We have access to nearly unlimited information, but even then, I don't think most internet users are using it to exchange great works of thought or even 'surfing' as the internet was intended to be used. Instead we have these massive FAANG silos that don't offer anything less vapid than the media described in the book. Even some of the more "idea-exchange" styled websites (Reddit, Twitter) are cesspools of low-effort thought, injokes, and memes.

We have too much information, and a worrying amount of it is untrue or misleading. But that's addressed by Faber in the novel as well, about the centrifuge throwing off all unnecessary thought. If there's so much media blasting in from all directions it gets hard to distinguish and the frequency of it all takes away the will to sift through fact from fiction. This is what leads to the 'fake news' aspect you mentioned. This is also addressed in the book. It's been a while since I've read it, but at one point Montag's wife stays glued to her televisor walls with Jesus himself on the screen telling her about how only his true followers buy some companie's product. Now, Montag's wife would surely have known that Jesus would not have been alive during the time of CorpCo's Wonderful Bottled Drink (or whatever it was called), but she doesn't think about it, she's too wrapped up in the overwhelming pressure applied by the media environment and believes it.
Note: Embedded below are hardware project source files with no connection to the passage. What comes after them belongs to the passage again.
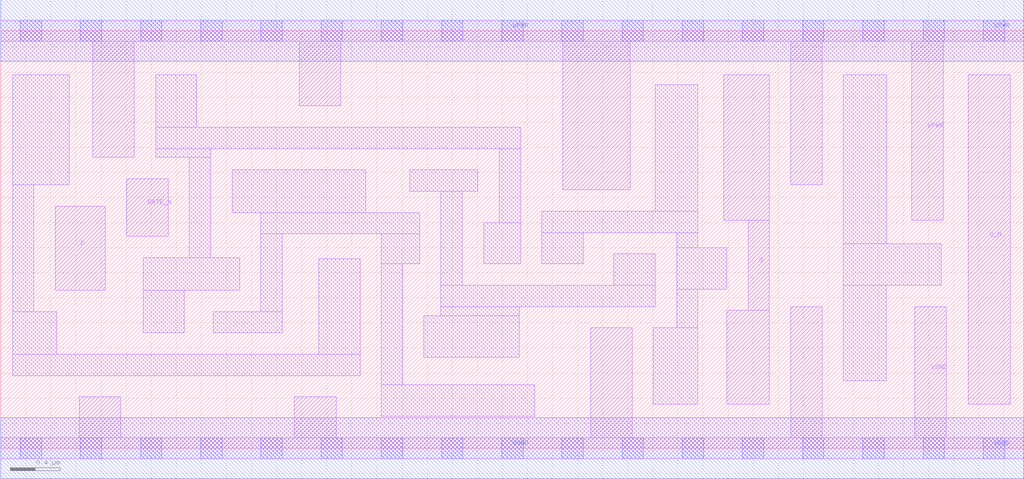
<source format=lef>
# Copyright 2020 The SkyWater PDK Authors
#
# Licensed under the Apache License, Version 2.0 (the "License");
# you may not use this file except in compliance with the License.
# You may obtain a copy of the License at
#
#     https://www.apache.org/licenses/LICENSE-2.0
#
# Unless required by applicable law or agreed to in writing, software
# distributed under the License is distributed on an "AS IS" BASIS,
# WITHOUT WARRANTIES OR CONDITIONS OF ANY KIND, either express or implied.
# See the License for the specific language governing permissions and
# limitations under the License.
#
# SPDX-License-Identifier: Apache-2.0

VERSION 5.7 ;
  NAMESCASESENSITIVE ON ;
  NOWIREEXTENSIONATPIN ON ;
  DIVIDERCHAR "/" ;
  BUSBITCHARS "[]" ;
UNITS
  DATABASE MICRONS 200 ;
END UNITS
MACRO sky130_fd_sc_ls__dlxbn_1
  CLASS CORE ;
  SOURCE USER ;
  FOREIGN sky130_fd_sc_ls__dlxbn_1 ;
  ORIGIN  0.000000  0.000000 ;
  SIZE  8.160000 BY  3.330000 ;
  SYMMETRY X Y ;
  SITE unit ;
  PIN D
    ANTENNAGATEAREA  0.208500 ;
    DIRECTION INPUT ;
    USE SIGNAL ;
    PORT
      LAYER li1 ;
        RECT 0.435000 1.260000 0.835000 1.930000 ;
    END
  END D
  PIN Q
    ANTENNADIFFAREA  0.524500 ;
    DIRECTION OUTPUT ;
    USE SIGNAL ;
    PORT
      LAYER li1 ;
        RECT 5.765000 1.820000 6.130000 2.980000 ;
        RECT 5.790000 0.350000 6.130000 1.100000 ;
        RECT 5.960000 1.100000 6.130000 1.820000 ;
    END
  END Q
  PIN Q_N
    ANTENNADIFFAREA  0.537600 ;
    DIRECTION OUTPUT ;
    USE SIGNAL ;
    PORT
      LAYER li1 ;
        RECT 7.715000 0.350000 8.050000 2.980000 ;
    END
  END Q_N
  PIN GATE_N
    ANTENNAGATEAREA  0.237000 ;
    DIRECTION INPUT ;
    USE CLOCK ;
    PORT
      LAYER li1 ;
        RECT 1.005000 1.690000 1.335000 2.150000 ;
    END
  END GATE_N
  PIN VGND
    DIRECTION INOUT ;
    SHAPE ABUTMENT ;
    USE GROUND ;
    PORT
      LAYER li1 ;
        RECT 0.000000 -0.085000 8.160000 0.085000 ;
        RECT 0.625000  0.085000 0.955000 0.410000 ;
        RECT 2.340000  0.085000 2.675000 0.410000 ;
        RECT 4.705000  0.085000 5.035000 0.960000 ;
        RECT 6.300000  0.085000 6.550000 1.130000 ;
        RECT 7.290000  0.085000 7.540000 1.130000 ;
      LAYER mcon ;
        RECT 0.155000 -0.085000 0.325000 0.085000 ;
        RECT 0.635000 -0.085000 0.805000 0.085000 ;
        RECT 1.115000 -0.085000 1.285000 0.085000 ;
        RECT 1.595000 -0.085000 1.765000 0.085000 ;
        RECT 2.075000 -0.085000 2.245000 0.085000 ;
        RECT 2.555000 -0.085000 2.725000 0.085000 ;
        RECT 3.035000 -0.085000 3.205000 0.085000 ;
        RECT 3.515000 -0.085000 3.685000 0.085000 ;
        RECT 3.995000 -0.085000 4.165000 0.085000 ;
        RECT 4.475000 -0.085000 4.645000 0.085000 ;
        RECT 4.955000 -0.085000 5.125000 0.085000 ;
        RECT 5.435000 -0.085000 5.605000 0.085000 ;
        RECT 5.915000 -0.085000 6.085000 0.085000 ;
        RECT 6.395000 -0.085000 6.565000 0.085000 ;
        RECT 6.875000 -0.085000 7.045000 0.085000 ;
        RECT 7.355000 -0.085000 7.525000 0.085000 ;
        RECT 7.835000 -0.085000 8.005000 0.085000 ;
      LAYER met1 ;
        RECT 0.000000 -0.245000 8.160000 0.245000 ;
    END
  END VGND
  PIN VPWR
    DIRECTION INOUT ;
    SHAPE ABUTMENT ;
    USE POWER ;
    PORT
      LAYER li1 ;
        RECT 0.000000 3.245000 8.160000 3.415000 ;
        RECT 0.735000 2.320000 1.065000 3.245000 ;
        RECT 2.380000 2.730000 2.710000 3.245000 ;
        RECT 4.480000 2.060000 5.020000 3.245000 ;
        RECT 6.300000 2.100000 6.550000 3.245000 ;
        RECT 7.265000 1.820000 7.515000 3.245000 ;
      LAYER mcon ;
        RECT 0.155000 3.245000 0.325000 3.415000 ;
        RECT 0.635000 3.245000 0.805000 3.415000 ;
        RECT 1.115000 3.245000 1.285000 3.415000 ;
        RECT 1.595000 3.245000 1.765000 3.415000 ;
        RECT 2.075000 3.245000 2.245000 3.415000 ;
        RECT 2.555000 3.245000 2.725000 3.415000 ;
        RECT 3.035000 3.245000 3.205000 3.415000 ;
        RECT 3.515000 3.245000 3.685000 3.415000 ;
        RECT 3.995000 3.245000 4.165000 3.415000 ;
        RECT 4.475000 3.245000 4.645000 3.415000 ;
        RECT 4.955000 3.245000 5.125000 3.415000 ;
        RECT 5.435000 3.245000 5.605000 3.415000 ;
        RECT 5.915000 3.245000 6.085000 3.415000 ;
        RECT 6.395000 3.245000 6.565000 3.415000 ;
        RECT 6.875000 3.245000 7.045000 3.415000 ;
        RECT 7.355000 3.245000 7.525000 3.415000 ;
        RECT 7.835000 3.245000 8.005000 3.415000 ;
      LAYER met1 ;
        RECT 0.000000 3.085000 8.160000 3.575000 ;
    END
  END VPWR
  OBS
    LAYER li1 ;
      RECT 0.095000 0.580000 2.865000 0.750000 ;
      RECT 0.095000 0.750000 0.445000 1.090000 ;
      RECT 0.095000 1.090000 0.265000 2.100000 ;
      RECT 0.095000 2.100000 0.545000 2.980000 ;
      RECT 1.135000 0.920000 1.465000 1.260000 ;
      RECT 1.135000 1.260000 1.905000 1.520000 ;
      RECT 1.235000 2.320000 1.675000 2.390000 ;
      RECT 1.235000 2.390000 4.145000 2.560000 ;
      RECT 1.235000 2.560000 1.565000 2.980000 ;
      RECT 1.505000 1.520000 1.675000 2.320000 ;
      RECT 1.695000 0.920000 2.245000 1.090000 ;
      RECT 1.845000 1.880000 2.910000 2.220000 ;
      RECT 2.075000 1.090000 2.245000 1.710000 ;
      RECT 2.075000 1.710000 3.340000 1.880000 ;
      RECT 2.535000 0.750000 2.865000 1.510000 ;
      RECT 3.035000 0.255000 4.260000 0.505000 ;
      RECT 3.035000 0.505000 3.205000 1.470000 ;
      RECT 3.035000 1.470000 3.340000 1.710000 ;
      RECT 3.260000 2.050000 3.805000 2.220000 ;
      RECT 3.375000 0.725000 4.135000 1.055000 ;
      RECT 3.510000 1.055000 4.135000 1.130000 ;
      RECT 3.510000 1.130000 5.220000 1.300000 ;
      RECT 3.510000 1.300000 3.680000 2.050000 ;
      RECT 3.850000 1.470000 4.145000 1.800000 ;
      RECT 3.975000 1.800000 4.145000 2.390000 ;
      RECT 4.315000 1.470000 4.645000 1.720000 ;
      RECT 4.315000 1.720000 5.560000 1.890000 ;
      RECT 4.890000 1.300000 5.220000 1.550000 ;
      RECT 5.205000 0.350000 5.560000 0.960000 ;
      RECT 5.220000 1.890000 5.560000 2.900000 ;
      RECT 5.390000 0.960000 5.560000 1.270000 ;
      RECT 5.390000 1.270000 5.790000 1.600000 ;
      RECT 5.390000 1.600000 5.560000 1.720000 ;
      RECT 6.720000 0.540000 7.060000 1.300000 ;
      RECT 6.720000 1.300000 7.500000 1.630000 ;
      RECT 6.720000 1.630000 7.065000 2.980000 ;
  END
END sky130_fd_sc_ls__dlxbn_1

</source>
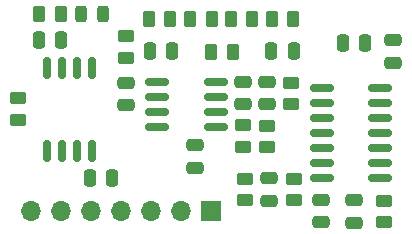
<source format=gts>
%TF.GenerationSoftware,KiCad,Pcbnew,9.0.0*%
%TF.CreationDate,2025-04-24T14:13:05+03:00*%
%TF.ProjectId,Modular_Filter_kicad,4d6f6475-6c61-4725-9f46-696c7465725f,rev?*%
%TF.SameCoordinates,Original*%
%TF.FileFunction,Soldermask,Top*%
%TF.FilePolarity,Negative*%
%FSLAX46Y46*%
G04 Gerber Fmt 4.6, Leading zero omitted, Abs format (unit mm)*
G04 Created by KiCad (PCBNEW 9.0.0) date 2025-04-24 14:13:05*
%MOMM*%
%LPD*%
G01*
G04 APERTURE LIST*
G04 Aperture macros list*
%AMRoundRect*
0 Rectangle with rounded corners*
0 $1 Rounding radius*
0 $2 $3 $4 $5 $6 $7 $8 $9 X,Y pos of 4 corners*
0 Add a 4 corners polygon primitive as box body*
4,1,4,$2,$3,$4,$5,$6,$7,$8,$9,$2,$3,0*
0 Add four circle primitives for the rounded corners*
1,1,$1+$1,$2,$3*
1,1,$1+$1,$4,$5*
1,1,$1+$1,$6,$7*
1,1,$1+$1,$8,$9*
0 Add four rect primitives between the rounded corners*
20,1,$1+$1,$2,$3,$4,$5,0*
20,1,$1+$1,$4,$5,$6,$7,0*
20,1,$1+$1,$6,$7,$8,$9,0*
20,1,$1+$1,$8,$9,$2,$3,0*%
G04 Aperture macros list end*
%ADD10RoundRect,0.250000X0.262500X0.450000X-0.262500X0.450000X-0.262500X-0.450000X0.262500X-0.450000X0*%
%ADD11RoundRect,0.250000X-0.475000X0.250000X-0.475000X-0.250000X0.475000X-0.250000X0.475000X0.250000X0*%
%ADD12RoundRect,0.250000X0.475000X-0.250000X0.475000X0.250000X-0.475000X0.250000X-0.475000X-0.250000X0*%
%ADD13RoundRect,0.250000X-0.450000X0.262500X-0.450000X-0.262500X0.450000X-0.262500X0.450000X0.262500X0*%
%ADD14RoundRect,0.150000X0.150000X-0.800000X0.150000X0.800000X-0.150000X0.800000X-0.150000X-0.800000X0*%
%ADD15RoundRect,0.250000X0.450000X-0.262500X0.450000X0.262500X-0.450000X0.262500X-0.450000X-0.262500X0*%
%ADD16RoundRect,0.250000X0.250000X0.475000X-0.250000X0.475000X-0.250000X-0.475000X0.250000X-0.475000X0*%
%ADD17RoundRect,0.250000X-0.250000X-0.475000X0.250000X-0.475000X0.250000X0.475000X-0.250000X0.475000X0*%
%ADD18RoundRect,0.243750X0.243750X0.456250X-0.243750X0.456250X-0.243750X-0.456250X0.243750X-0.456250X0*%
%ADD19R,1.700000X1.700000*%
%ADD20O,1.700000X1.700000*%
%ADD21RoundRect,0.150000X-0.825000X-0.150000X0.825000X-0.150000X0.825000X0.150000X-0.825000X0.150000X0*%
G04 APERTURE END LIST*
D10*
%TO.C,R7*%
X104009200Y-95504000D03*
X102184200Y-95504000D03*
%TD*%
D11*
%TO.C,C9*%
X106346000Y-110790000D03*
X106346000Y-112690000D03*
%TD*%
D12*
%TO.C,C15*%
X95681800Y-108087200D03*
X95681800Y-106187200D03*
%TD*%
D13*
%TO.C,R12*%
X104089200Y-109008900D03*
X104089200Y-110833900D03*
%TD*%
%TO.C,R9*%
X103835200Y-100863400D03*
X103835200Y-102688400D03*
%TD*%
D14*
%TO.C,U6*%
X83185000Y-106624000D03*
X84455000Y-106624000D03*
X85725000Y-106624000D03*
X86995000Y-106624000D03*
X86995000Y-99624000D03*
X85725000Y-99624000D03*
X84455000Y-99624000D03*
X83185000Y-99624000D03*
%TD*%
D15*
%TO.C,R11*%
X101777800Y-106322500D03*
X101777800Y-104497500D03*
%TD*%
D13*
%TO.C,R1*%
X80721200Y-102209600D03*
X80721200Y-104034600D03*
%TD*%
D15*
%TO.C,R3*%
X89839800Y-98778700D03*
X89839800Y-96953700D03*
%TD*%
D10*
%TO.C,R5*%
X97102300Y-95504000D03*
X95277300Y-95504000D03*
%TD*%
%TO.C,R4*%
X93622500Y-95504000D03*
X91797500Y-95504000D03*
%TD*%
D12*
%TO.C,C10*%
X109140000Y-112710000D03*
X109140000Y-110810000D03*
%TD*%
D15*
%TO.C,R15*%
X111680000Y-112672500D03*
X111680000Y-110847500D03*
%TD*%
D16*
%TO.C,C12*%
X110119200Y-97536000D03*
X108219200Y-97536000D03*
%TD*%
D13*
%TO.C,R10*%
X99771200Y-104495600D03*
X99771200Y-106320600D03*
%TD*%
D11*
%TO.C,C1*%
X89839800Y-100863400D03*
X89839800Y-102763400D03*
%TD*%
D16*
%TO.C,C3*%
X93761600Y-98221800D03*
X91861600Y-98221800D03*
%TD*%
D17*
%TO.C,C13*%
X82489000Y-97231200D03*
X84389000Y-97231200D03*
%TD*%
D11*
%TO.C,C18*%
X112496600Y-97297200D03*
X112496600Y-99197200D03*
%TD*%
D12*
%TO.C,C6*%
X101828600Y-102702400D03*
X101828600Y-100802400D03*
%TD*%
D18*
%TO.C,D1*%
X87881700Y-95021400D03*
X86006700Y-95021400D03*
%TD*%
D10*
%TO.C,R18*%
X84351500Y-95021400D03*
X82526500Y-95021400D03*
%TD*%
D11*
%TO.C,C8*%
X102006400Y-108951400D03*
X102006400Y-110851400D03*
%TD*%
D17*
%TO.C,C4*%
X102174000Y-98221800D03*
X104074000Y-98221800D03*
%TD*%
D19*
%TO.C,J1*%
X97078800Y-111760000D03*
D20*
X94538800Y-111760000D03*
X91998800Y-111760000D03*
X89458800Y-111760000D03*
X86918800Y-111760000D03*
X84378800Y-111760000D03*
X81838800Y-111760000D03*
%TD*%
D21*
%TO.C,U2*%
X92521000Y-100787200D03*
X92521000Y-102057200D03*
X92521000Y-103327200D03*
X92521000Y-104597200D03*
X97471000Y-104597200D03*
X97471000Y-103327200D03*
X97471000Y-102057200D03*
X97471000Y-100787200D03*
%TD*%
D15*
%TO.C,R13*%
X99949000Y-110833900D03*
X99949000Y-109008900D03*
%TD*%
D17*
%TO.C,C14*%
X86807000Y-108915200D03*
X88707000Y-108915200D03*
%TD*%
D10*
%TO.C,R6*%
X100551000Y-95504000D03*
X98726000Y-95504000D03*
%TD*%
%TO.C,R8*%
X98905700Y-98251800D03*
X97080700Y-98251800D03*
%TD*%
D12*
%TO.C,C7*%
X99771200Y-102712600D03*
X99771200Y-100812600D03*
%TD*%
D21*
%TO.C,U4*%
X106411000Y-101321900D03*
X106411000Y-102591900D03*
X106411000Y-103861900D03*
X106411000Y-105131900D03*
X106411000Y-106401900D03*
X106411000Y-107671900D03*
X106411000Y-108941900D03*
X111361000Y-108941900D03*
X111361000Y-107671900D03*
X111361000Y-106401900D03*
X111361000Y-105131900D03*
X111361000Y-103861900D03*
X111361000Y-102591900D03*
X111361000Y-101321900D03*
%TD*%
M02*

</source>
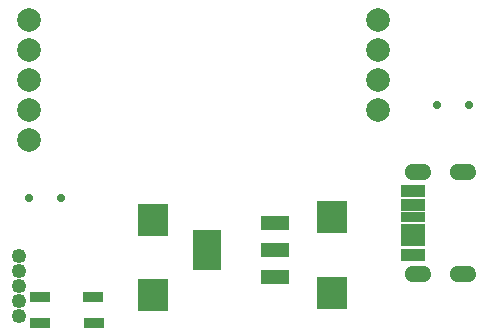
<source format=gbr>
G04 DipTrace 3.2.0.1*
G04 BottomMask.gbr*
%MOMM*%
G04 #@! TF.FileFunction,Soldermask,Bot*
G04 #@! TF.Part,Single*
%AMOUTLINE1*
4,1,4,
-1.00039,-0.44911,
-0.99961,0.45089,
1.00039,0.44911,
0.99961,-0.45089,
-1.00039,-0.44911,
0*%
%AMOUTLINE4*
4,1,4,
-1.00046,-0.49911,
-0.99954,0.50089,
1.00046,0.49911,
0.99954,-0.50089,
-1.00046,-0.49911,
0*%
%AMOUTLINE7*
4,1,16,
0.41065,-0.70038,
0.70426,-0.63362,
0.9489,-0.43889,
1.08481,-0.15731,
1.08509,0.15537,
0.94969,0.43721,
0.70538,0.63238,
0.41189,0.69962,
-0.41065,0.70038,
-0.70426,0.63362,
-0.9489,0.43889,
-1.08481,0.15731,
-1.08509,-0.15537,
-0.94969,-0.43721,
-0.70538,-0.63238,
-0.41189,-0.69962,
0.41065,-0.70038,
0*%
%AMOUTLINE10*
4,1,4,
0.85112,-0.44788,
-0.84885,-0.45215,
-0.85112,0.44788,
0.84885,0.45215,
0.85112,-0.44788,
0*%
%ADD15C,0.7*%
%ADD39C,2.0*%
%ADD41C,1.25*%
%ADD53R,2.6X2.8*%
%ADD57R,2.35X3.45*%
%ADD59R,2.35X1.15*%
%ADD62OUTLINE1*%
%ADD65OUTLINE4*%
%ADD68OUTLINE7*%
%ADD71OUTLINE10*%
%FSLAX35Y35*%
G04*
G71*
G90*
G75*
G01*
G04 BotMask*
%LPD*%
D59*
X222000Y-787000D3*
Y-1017000D3*
Y-1247000D3*
D57*
X-358000Y-1017000D3*
D53*
X705000Y-1377000D3*
Y-736967D3*
X-807983Y-1400017D3*
Y-759983D3*
D15*
X1596000Y215500D3*
X1866000D3*
X-1861000Y-574500D3*
X-1591000D3*
D41*
X-1946000Y-1195000D3*
Y-1322000D3*
Y-1068000D3*
Y-1449000D3*
X-1944000Y-1322000D3*
Y-1449000D3*
Y-1195000D3*
Y-1576000D3*
D39*
X-1858000Y932000D3*
X1096000D3*
X-1858000Y678000D3*
Y425000D3*
Y170000D3*
Y-84000D3*
X1096000Y678000D3*
Y424000D3*
Y170000D3*
D62*
X1392000Y-733000D3*
X1391910Y-833000D3*
D65*
X1392090Y-633000D3*
X1391820Y-933000D3*
X1392197Y-513003D3*
X1391713Y-1053000D3*
D68*
X1432340Y-351037D3*
X1431570Y-1215037D3*
X1812340Y-351377D3*
X1811570Y-1215377D3*
D71*
X-1315540Y-1413873D3*
X-1315000Y-1628873D3*
X-1770540Y-1415007D3*
X-1770000Y-1630007D3*
M02*

</source>
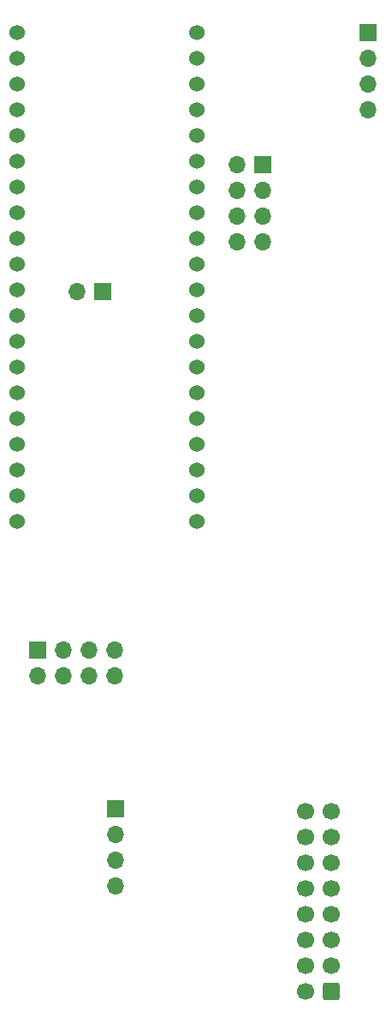
<source format=gbr>
%TF.GenerationSoftware,KiCad,Pcbnew,7.0.2-0*%
%TF.CreationDate,2023-05-29T21:13:20+02:00*%
%TF.ProjectId,dac-board,6461632d-626f-4617-9264-2e6b69636164,rev?*%
%TF.SameCoordinates,Original*%
%TF.FileFunction,Soldermask,Bot*%
%TF.FilePolarity,Negative*%
%FSLAX46Y46*%
G04 Gerber Fmt 4.6, Leading zero omitted, Abs format (unit mm)*
G04 Created by KiCad (PCBNEW 7.0.2-0) date 2023-05-29 21:13:20*
%MOMM*%
%LPD*%
G01*
G04 APERTURE LIST*
G04 Aperture macros list*
%AMRoundRect*
0 Rectangle with rounded corners*
0 $1 Rounding radius*
0 $2 $3 $4 $5 $6 $7 $8 $9 X,Y pos of 4 corners*
0 Add a 4 corners polygon primitive as box body*
4,1,4,$2,$3,$4,$5,$6,$7,$8,$9,$2,$3,0*
0 Add four circle primitives for the rounded corners*
1,1,$1+$1,$2,$3*
1,1,$1+$1,$4,$5*
1,1,$1+$1,$6,$7*
1,1,$1+$1,$8,$9*
0 Add four rect primitives between the rounded corners*
20,1,$1+$1,$2,$3,$4,$5,0*
20,1,$1+$1,$4,$5,$6,$7,0*
20,1,$1+$1,$6,$7,$8,$9,0*
20,1,$1+$1,$8,$9,$2,$3,0*%
G04 Aperture macros list end*
%ADD10R,1.700000X1.700000*%
%ADD11O,1.700000X1.700000*%
%ADD12C,1.524000*%
%ADD13RoundRect,0.250000X0.600000X0.600000X-0.600000X0.600000X-0.600000X-0.600000X0.600000X-0.600000X0*%
%ADD14C,1.700000*%
G04 APERTURE END LIST*
D10*
%TO.C,J6*%
X128688981Y-129286000D03*
D11*
X128688981Y-131826000D03*
X128688981Y-134366000D03*
X128688981Y-136906000D03*
%TD*%
D12*
%TO.C,RPI1*%
X118925000Y-52665000D03*
X118925000Y-55205000D03*
X118925000Y-57745000D03*
X118925000Y-60285000D03*
X118925000Y-62825000D03*
X118925000Y-65365000D03*
X118925000Y-67905000D03*
X118925000Y-70445000D03*
X118925000Y-72985000D03*
X118925000Y-75525000D03*
X118925000Y-78065000D03*
X118925000Y-80605000D03*
X118925000Y-83145000D03*
X118925000Y-85685000D03*
X118925000Y-88225000D03*
X118925000Y-90765000D03*
X118925000Y-93305000D03*
X118925000Y-95845000D03*
X118925000Y-98385000D03*
X118925000Y-100925000D03*
X136705000Y-100925000D03*
X136705000Y-98385000D03*
X136705000Y-95845000D03*
X136705000Y-93305000D03*
X136705000Y-90765000D03*
X136705000Y-88225000D03*
X136705000Y-85685000D03*
X136705000Y-83145000D03*
X136705000Y-80605000D03*
X136705000Y-78065000D03*
X136705000Y-75525000D03*
X136705000Y-72985000D03*
X136705000Y-70445000D03*
X136705000Y-67905000D03*
X136705000Y-65365000D03*
X136705000Y-62825000D03*
X136705000Y-60285000D03*
X136705000Y-57745000D03*
X136705000Y-55205000D03*
X136705000Y-52665000D03*
%TD*%
D13*
%TO.C,J1*%
X149987000Y-147320000D03*
D14*
X147447000Y-147320000D03*
X149987000Y-144780000D03*
X147447000Y-144780000D03*
X149987000Y-142240000D03*
X147447000Y-142240000D03*
X149987000Y-139700000D03*
X147447000Y-139700000D03*
X149987000Y-137160000D03*
X147447000Y-137160000D03*
X149987000Y-134620000D03*
X147447000Y-134620000D03*
X149987000Y-132080000D03*
X147447000Y-132080000D03*
X149987000Y-129540000D03*
X147447000Y-129540000D03*
%TD*%
D10*
%TO.C,J4*%
X153670000Y-52705000D03*
D11*
X153670000Y-55245000D03*
X153670000Y-57785000D03*
X153670000Y-60325000D03*
%TD*%
D10*
%TO.C,J3*%
X121015000Y-113625000D03*
D11*
X121015000Y-116165000D03*
X123555000Y-113625000D03*
X123555000Y-116165000D03*
X126095000Y-113625000D03*
X126095000Y-116165000D03*
X128635000Y-113625000D03*
X128635000Y-116165000D03*
%TD*%
D10*
%TO.C,J2*%
X143235000Y-65725000D03*
D11*
X140695000Y-65725000D03*
X143235000Y-68265000D03*
X140695000Y-68265000D03*
X143235000Y-70805000D03*
X140695000Y-70805000D03*
X143235000Y-73345000D03*
X140695000Y-73345000D03*
%TD*%
D10*
%TO.C,J5*%
X127381000Y-78232000D03*
D11*
X124841000Y-78232000D03*
%TD*%
M02*

</source>
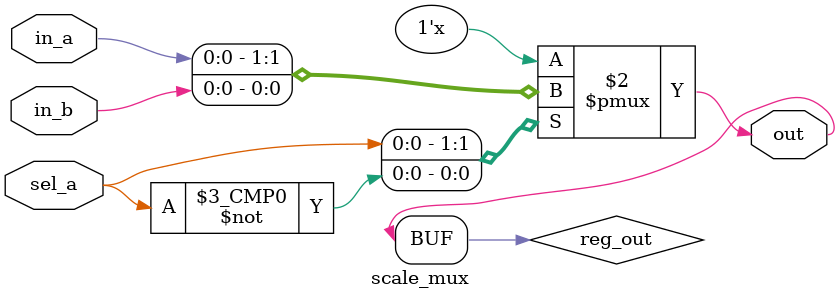
<source format=sv>

module scale_mux #(parameter width=1)(

input logic  [width-1:0]in_a,
input logic [width-1:0]in_b,
output logic[width-1:0]out,
input logic sel_a
);

reg [width-1:0]reg_out;
always_comb
begin : case_a
case(sel_a)
1:reg_out = in_a;
0:reg_out = in_b;
endcase
end : case_a
assign out=reg_out;
endmodule



</source>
It's the same when you surround yourself with this manufactured outrage stuff, and start buying into more and more outrageous 'fake news' claims because it justifies your anger, plays into your new opinions. It feels good, a positive feedback loop. It's the same.

1 comments

>or even 'surfing' as the internet was intended to be used.

The Internet was not intended for surfing at all. It was intended to be a network with enough reliability to withstand nuclear attacks. You’re thinking of stuff on top of it like maybe the World Wide Web (HTML links).

Ok, sure. But pedantry aside, I used the word 'Internet' as OP did. At this point the Internet and WWW are synonymous.
I completely disagree. The WWW is just an application that rides the internet. Surely you make use of streaming video, voip, and email
Are they? It seems like native apps have been gaining ground on the web since the rise of smartphones.